ASHLAND — The Windmill Inn has announced plans to transform its Ashland property into a 22-building "upscale lifestyle community" that could include commercial, residential and lodging facilities.

ASHLAND — The Windmill Inn has announced plans to transform its Ashland property into a 22-building "upscale lifestyle community" that could include commercial, residential and lodging facilities.

The city approved the first and smallest phase of the project Wednesday, which includes a new lobby for the building of 72 suites, the only rooms still in operation. The company's Web site details plans for the future of the Windmill Inn site.

Additional phases dubbed "The Village Suites at Ashland Hills" will require demolition of the remaining buildings and have not been formally submitted, said Amy Anderson, an assistant planner for the city.

"According to our land-use ordinance, you cannot do demolition unless you have replacement plans," she said. "They have not applied for demolition yet, but it will be coming eventually."

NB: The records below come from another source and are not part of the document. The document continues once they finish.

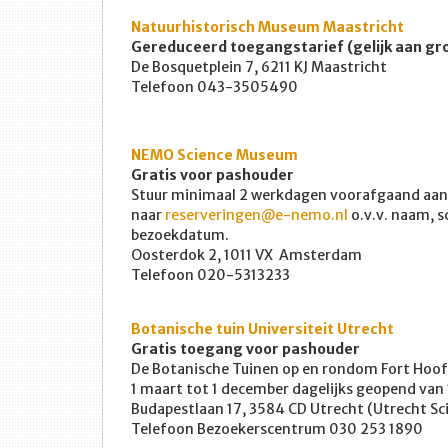
Natuurhistorisch Museum Maastricht
Gereduceerd toegangstarief (gelijk aan gr
De Bosquetplein 7, 6211 KJ Maastricht
Telefoon 043-3505490
NEMO Science Museum
Gratis voor pashouder
Stuur minimaal 2 werkdagen voorafgaand aan 
naar
reserveringen@e-nemo.nl
o.v.v. naam, 
bezoekdatum.
Oosterdok 2, 1011 VX Amsterdam
Telefoon 020-5313233
Botanische tuin Universiteit Utrecht
Gratis toegang voor pashouder
De Botanische Tuinen op en rondom Fort Hoofd
1 maart tot 1 december dagelijks geopend van 
Budapestlaan 17, 3584 CD Utrecht (Utrecht Sc
Telefoon Bezoekerscentrum 030 253 1890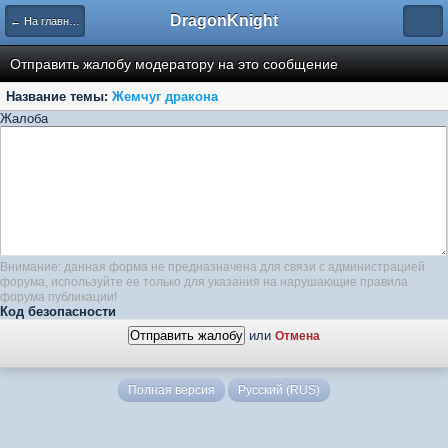
DragonKnight
← На главную
Отправить жалобу модератору на это сообщение
Название темы:
Жемчуг дракона
Жалоба
Внимание: данная форма не предназначена для связи с администрацией
форума, используйте ее только для указания на нарушающие правила
форума публикации!
Код безопасности
или
Отмена
Полная версия
Русский (RUS)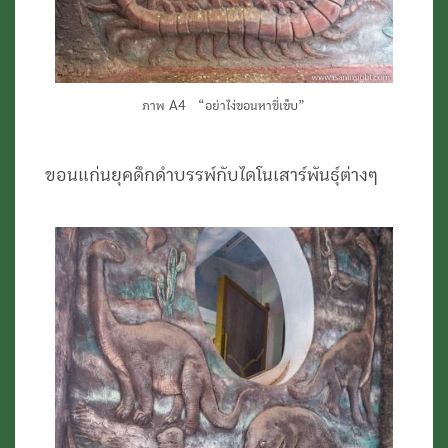
ภาพ A4 “อย่าไง่ขอนหาขี่เข็บ”
ขอนแก่นยุคดึกดำบรรพ์กับไดโนเสาร์พันธุ์ต่างๆ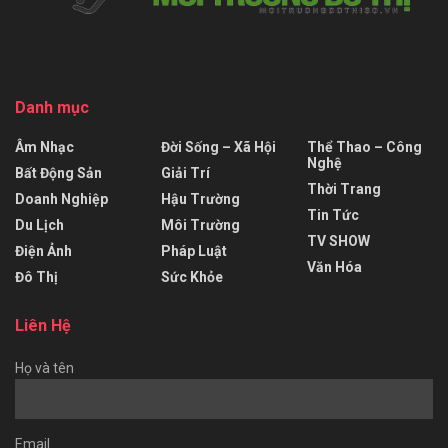
Danh mục
Âm Nhạc
Đời Sống – Xã Hội
Thể Thao – Công
Nghệ
Bất Động Sản
Giải Trí
Thời Trang
Doanh Nghiệp
Hậu Trường
Tin Tức
Du Lịch
Môi Trường
TV SHOW
Điện Ảnh
Pháp Luật
Văn Hóa
Đô Thị
Sức Khỏe
Liên Hệ
Họ và tên
Email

Although plans indicated the need for further market study, the preliminary master plan submitted to the city last week for the 13.83-acre lot contained multistory buildings with commercial space on the ground floor and residential units above, including some affordable housing.

"The overall goal is to transform the property from a tourist-based transient lodging facility to a community-based mixed-use development blending retail, office, residential and leisure uses with a smaller lodging component in a green and pedestrian-friendly setting," read a letter submitted to the city with site review plans.

The letter also explained the reason behind the renovations.

"Due to market conditions, travel difficulties and new technologies making large conferences and meetings obsolete, there has been a decrease in the demand for conference space," the letter said.

According to submitted materials, the original hotel was completed in 1978 and purchased by the Windmill Inn chain in 1986. The Windmill Inn is owned by Jeld-Wen, a privately held door and window manufacturer based in Klamath Falls. Jeld-Wen operates a string of destination resorts in Oregon and the West.

Representatives from Jeld-Wen could not be reached for comment due to the Thanksgiving holiday.

Jeld-Wen has hired Architectural Design Works of Ashland for the project, but has asked them not to comment, said principal architect Jac Nickels.

The deadline to request a public hearing for phase one of the project is Dec. 3.